The popular idea back then was to run away from alcohol and abstain any places and people that had anything to do with it. I was so fired on changing myself. I am gonna change everything in my life including who I am…
I guess the reason why I had to go back to my parents is because I couldn’t get in into any sober houses. I kept on calling and calling but I would either get voice mail or that they are full.
I think at the end it all worked out for my best interest because sober houses, free ones aren’t the best place to stay. Plus they usually are in unsafe neighborhoods, don’t really feel like getting shot or robbed.
I don’t know what it was call it God or whatever but I was able to find a job close to my house and I don’t even had to sacrifice pay rate. I think once you quit your addiction good things start to happen. I dont know why but they do.
So my counselor asked me this question ” You going home now so what’s different?” Actually it was a tough question for me because I was going to the place where alcohol and drunkenness is an open thing, although my parents had promised to drink in a way that it won’t bother me.
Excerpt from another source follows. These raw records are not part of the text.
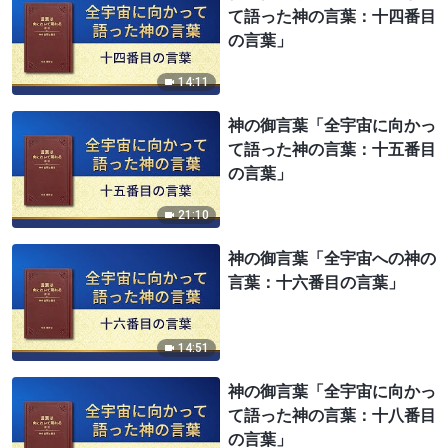
て語った神の言葉：十四番目
の言葉」
14:11
神の御言葉「全宇宙に向かっ
て語った神の言葉：十五番目
の言葉」
21:10
神の御言葉「全宇宙への神の
言葉：十六番目の言葉」
14:51
神の御言葉「全宇宙に向かっ
て語った神の言葉：十八番目
の言葉」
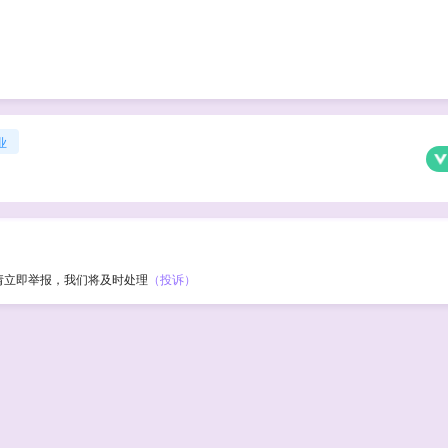
业
请立即举报，我们将及时处理
（投诉）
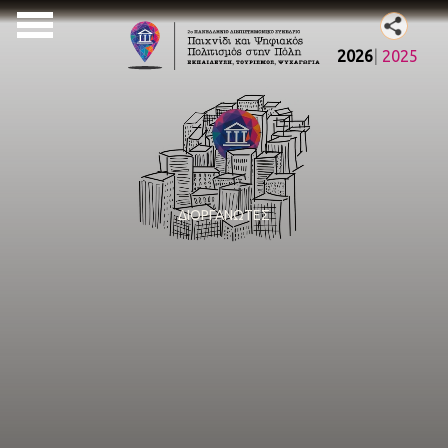
2026
2025
ΔΙΟΡΓΑΝΩΤΕΣ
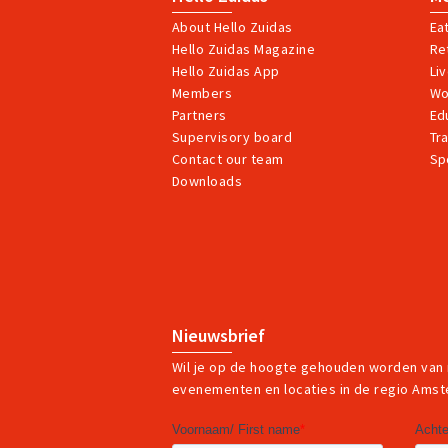
About Hello Zuidas
Ea
Hello Zuidas Magazine
Ret
Hello Zuidas App
Li
Members
Wo
Partners
Ed
Supervisory board
Tr
Contact our team
Sp
Downloads
Nieuwsbrief
Wil je op de hoogte gehouden worden van
evenementen en locaties in de regio Ams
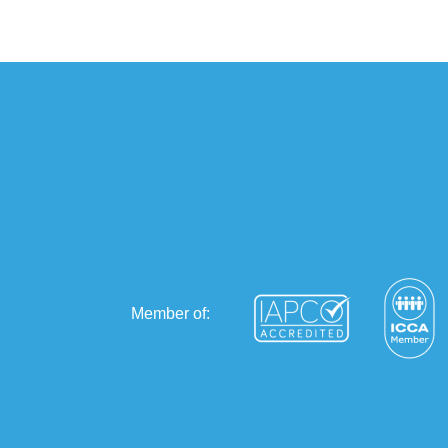
Member of:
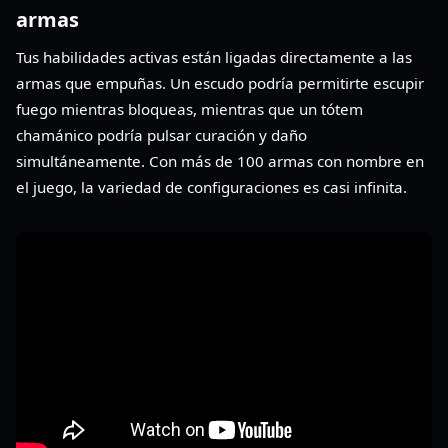
armas
Tus habilidades activas están ligadas directamente a las
armas que empuñas. Un escudo podría permitirte escupir
fuego mientras bloqueas, mientras que un tótem
chamánico podría pulsar curación y daño
simultáneamente. Con más de 100 armas con nombre en
el juego, la variedad de configuraciones es casi infinita.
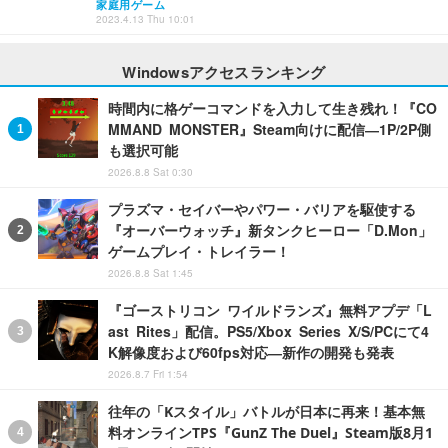
家庭用ゲーム
2023.4.13 Thu 10:01
Windowsアクセスランキング
時間内に格ゲーコマンドを入力して生き残れ！『CO
MMAND MONSTER』Steam向けに配信―1P/2P側
も選択可能
2026.8.8 Sat 0:30
プラズマ・セイバーやパワー・バリアを駆使する
『オーバーウォッチ』新タンクヒーロー「D.Mon」
ゲームプレイ・トレイラー！
2026.8.8 Sat 1:45
『ゴーストリコン ワイルドランズ』無料アプデ「L
ast Rites」配信。PS5/Xbox Series X/S/PCにて4
K解像度および60fps対応―新作の開発も発表
2026.8.7 Fri 1:54
往年の「Kスタイル」バトルが日本に再来！基本無
料オンラインTPS『GunZ The Duel』Steam版8月1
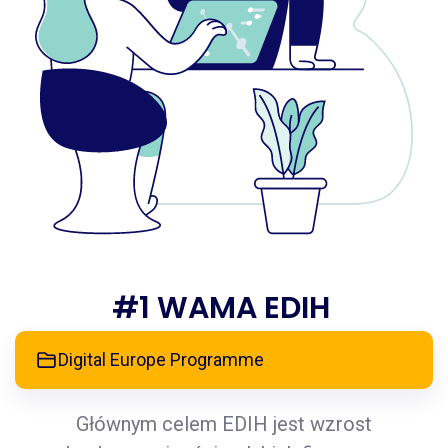
#1 WAMA EDIH
Digital Europe Programme
Głównym celem EDIH jest wzrost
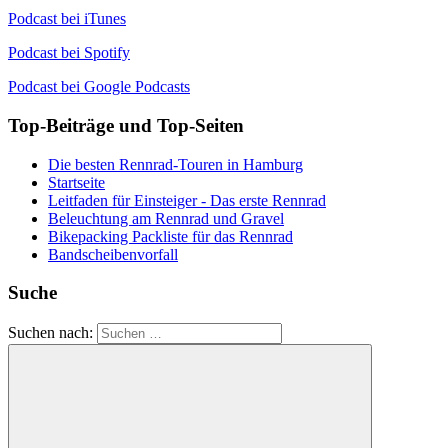
Podcast bei iTunes
Podcast bei Spotify
Podcast bei Google Podcasts
Top-Beiträge und Top-Seiten
Die besten Rennrad-Touren in Hamburg
Startseite
Leitfaden für Einsteiger - Das erste Rennrad
Beleuchtung am Rennrad und Gravel
Bikepacking Packliste für das Rennrad
Bandscheibenvorfall
Suche
Suchen nach:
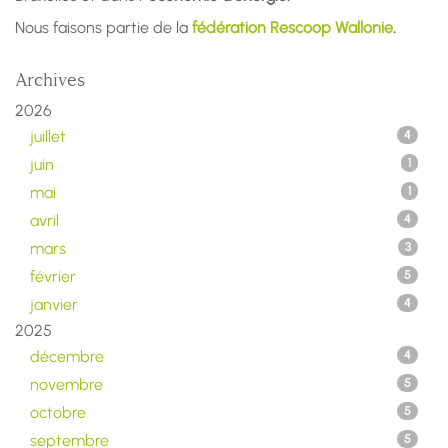
Nous faisons partie de la
fédération Rescoop Wallonie
.
Archives
2026
juillet
4
juin
1
mai
1
avril
4
mars
3
février
5
janvier
4
2025
décembre
4
novembre
5
octobre
5
septembre
5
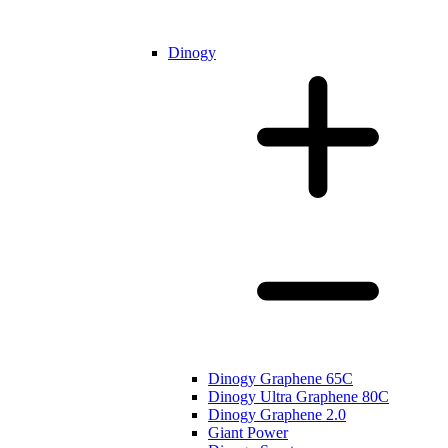
Dinogy
Dinogy Graphene 65C
Dinogy Ultra Graphene 80C
Dinogy Graphene 2.0
Giant Power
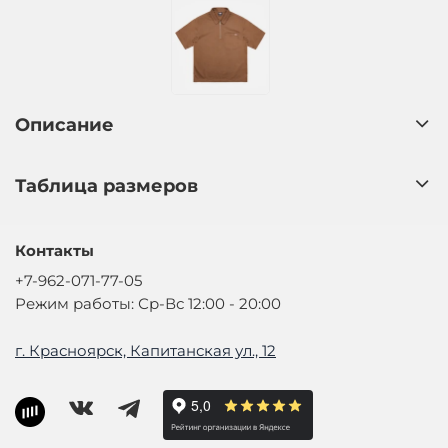
Описание
Таблица размеров
Контакты
+7-962-071-77-05
Режим работы: Ср-Вс 12:00 - 20:00
г. Красноярск, Капитанская ул., 12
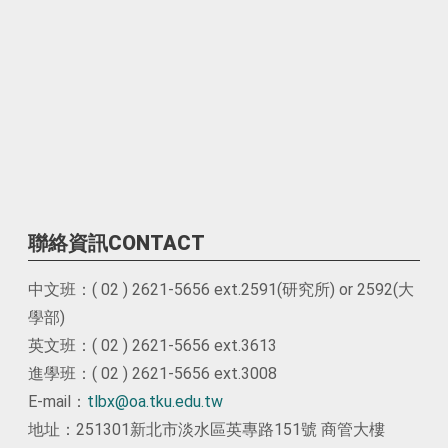
聯絡資訊CONTACT
中文班：( 02 ) 2621-5656 ext.2591(研究所) or 2592(大
學部)
英文班：( 02 ) 2621-5656 ext.3613
進學班：( 02 ) 2621-5656 ext.3008
E-mail：
tlbx@oa.tku.edu.tw
地址：251301新北市淡水區英專路151號 商管大樓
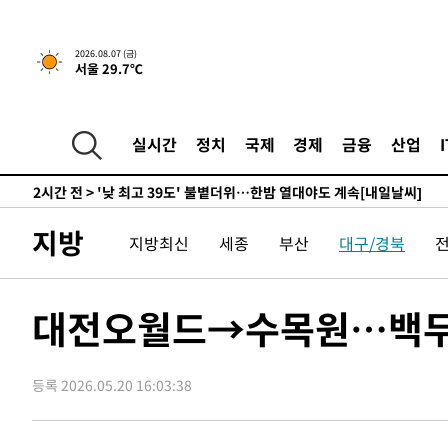
-8000초 전 >
축구협회, 15년 전 심판 성 접대 파문에 "현재는 내부 지침
-6685초 전 >
경찰, '홍명보는 2순위' 결론냈던 스포츠윤리센터도 압수
2026.08.07 (금)
서울 29.7℃
2시간 전 >
[속보]합참 "北 발사체는 단거리탄도미사일…감시·경계태세
2시간 전 >
日방위성, 北이 동해로 쏜 발사체는 탄도미사일 가능성
2시간 전 >
[속보] SKT, 에이닷 서비스 장애 발생…"원인 파악 중"
실시간
정치
국제
경제
금융
산업
2시간 전 >
[속보]합참 "북, 동해상으로 미상 발사체 발사"
2시간 전 >
'낮 최고 39도' 불볕더위…한밤 열대야도 계속[내일날씨]
2시간 전 >
[속보]7~9일 프로야구 3연전도 폭염 취소…11일 재개
지방
지방최신
세종
부산
대구/경북
3시간 전 >
"韓 외환시장 개입 관측 배경엔 美의 대한국 무역적자 있어"
3시간 전 >
'월드컵 탈락 후폭풍' 축구협회…초유의 압수수색에 '충격·당
3시간 전 >
서울 낮 37.9도, 올여름 최고치 경신…영등포 순간 '40도'
대전오월드→수목원…백두산호
3시간 전 >
[속보]종합특검, 대검 추가 압수수색…내란 중요임무종사 혐
4시간 전 >
[속보]코스닥, 800p 회복…0.26% 오른 801.67 마감
등록 2026.05.20 16:03:38
4시간 전 >
[속보]코스피, 301.88포인트(4.58%) 내린 6296.38 마감
4시간 전 >
[속보]원·달러 환율, 0.7원 내린 1423.8원 마감
5시간 전 >
"여기 떨어졌다"…다누리, 스페이스X 로켓 달 충돌 흔적 포착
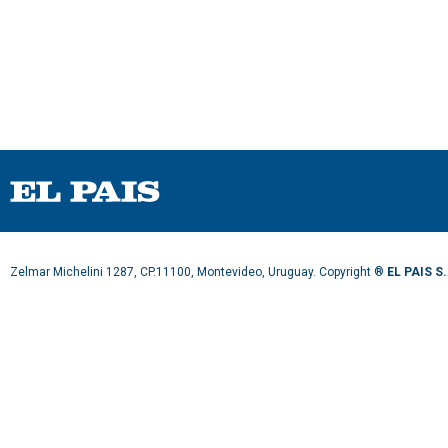
Zelmar Michelini 1287, CP.11100, Montevideo, Uruguay. Copyright ®
EL PAIS S.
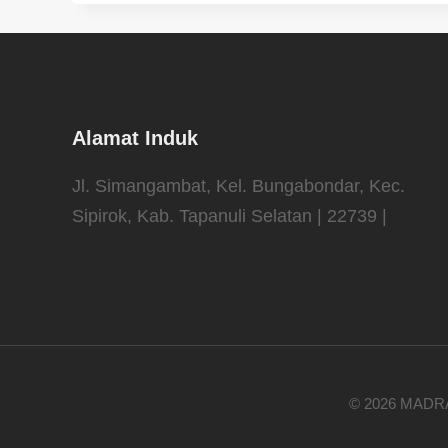
Alamat Induk
Jl. Simangambat, Kel. Bungabondar, Kec.
Sipirok, Kab. Tapanuli Selatan | 22739 |
© 2026 MADR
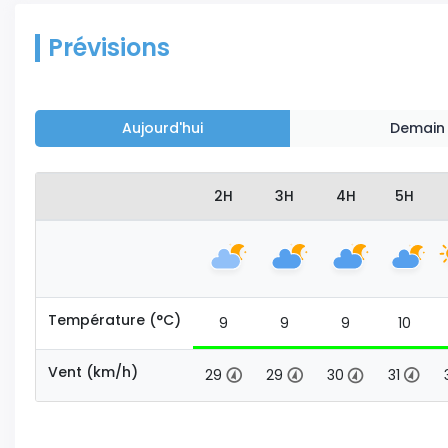
Prévisions
Aujourd'hui
Demain
2H
3H
4H
5H
Température (°C)
9
9
9
10
Vent (km/h)
29
29
30
31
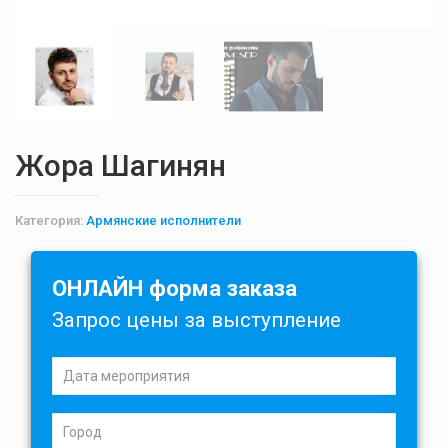
Жора Шагинян
Категория:
Армянские исполнители
ОНЛАЙН форма заказа
Запрос цены за выступление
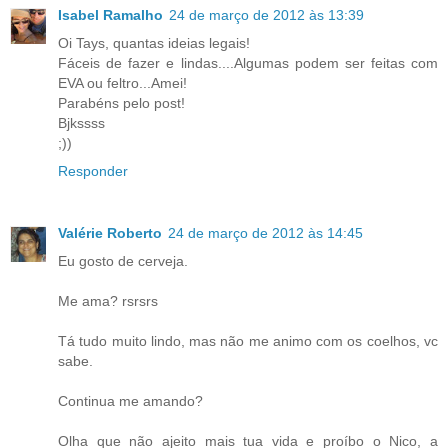
Isabel Ramalho
24 de março de 2012 às 13:39
Oi Tays, quantas ideias legais!
Fáceis de fazer e lindas....Algumas podem ser feitas com
EVA ou feltro...Amei!
Parabéns pelo post!
Bjkssss
;))
Responder
Valérie Roberto
24 de março de 2012 às 14:45
Eu gosto de cerveja.
Me ama? rsrsrs
Tá tudo muito lindo, mas não me animo com os coelhos, vc
sabe.
Continua me amando?
Olha que não ajeito mais tua vida e proíbo o Nico, a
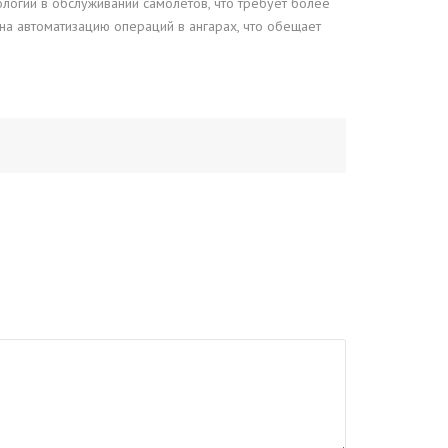
огий в обслуживании самолетов, что требует более
на автоматизацию операций в ангарах, что обещает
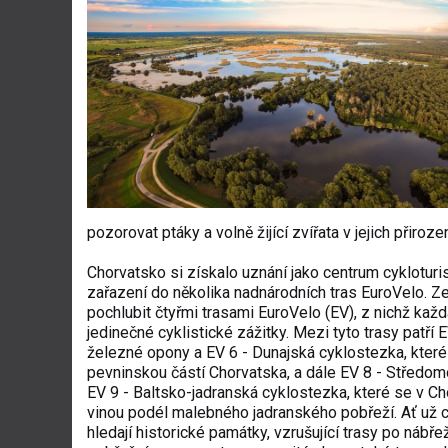
pozorovat ptáky a volně žijící zvířata v jejich přiroz
Chorvatsko si získalo uznání jako centrum cykloturis
zařazení do několika nadnárodních tras EuroVelo. 
pochlubit čtyřmi trasami EuroVelo (EV), z nichž každ
jedinečné cyklistické zážitky. Mezi tyto trasy patří 
železné opony a EV 6 - Dunajská cyklostezka, které
pevninskou částí Chorvatska, a dále EV 8 - Středom
EV 9 - Baltsko-jadranská cyklostezka, které se v C
vinou podél malebného jadranského pobřeží. Ať už c
hledají historické památky, vzrušující trasy po nábře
It lasted a week. Of course it won’t last I knew that from the beginning and honestly I know now that it’s my problem not theirs.
So I sat in front of my counselor in her office thinking that’s a fucked up question to ask. So what’s really different, I asked myself? I was going back to the same situation that I left right before going to the hospital and then rehab. I wanted to say nothing is different but I knew that wasn’t the right answer. I kept on thinking like for four minutes and something suddenly clicked in my head, I am different, that’s what’s different now, it led me to a powerful realization. I am the owner of my sobriety. No one can make me do anything and no one ever did. I been told that before but my brain just hadn’t digested in the way that I can use till that moment.. I did this to myself and now I have the power to not do it again. It was a beginning of a road for me where I am taking responsibility of not drinking. I won’t lie it’s a very hard thing to do and I am still in progress.
If you think about it it’s a scary thing knowing that the only person or thing I will be able to blame for my relapse is me. Fuck it’s harsh, but at the same way it frees me and my deepest worries. I feel more comfortable in the only constant thing in life which is change. No one can make me ever drink again. I don’t have to live in hell and pain anymore if I choose to not relapse. I think that is something that people have hard time doing, taking responsibility for their own sobriety when they try to quit. Urges, cravings mixed with perfect excuses can be very tricky to deal with at the beginning especially if you are not aware of how addiction works. By taking responsibility I actually killed all those perfect excuses to go back to drinking since I can only blame myself if I pick up that drink. All I am left with is dealing with that voice in my head that surely knows how to talk me into doing stuff. Something I need to pay close attention to but in no way it can be an excuse to drink. If it can talk me in I can surely talk myself out. I don’t spend time worrying who drinks or not anymore, my feelings don’t get hurt and I don’t waist my time on blaming others. It’s powerful. If I feel I am being overwhelmed or triggered I simply remove myself from that situation. After all I am defender of my own sobriety and no one can make me do anything.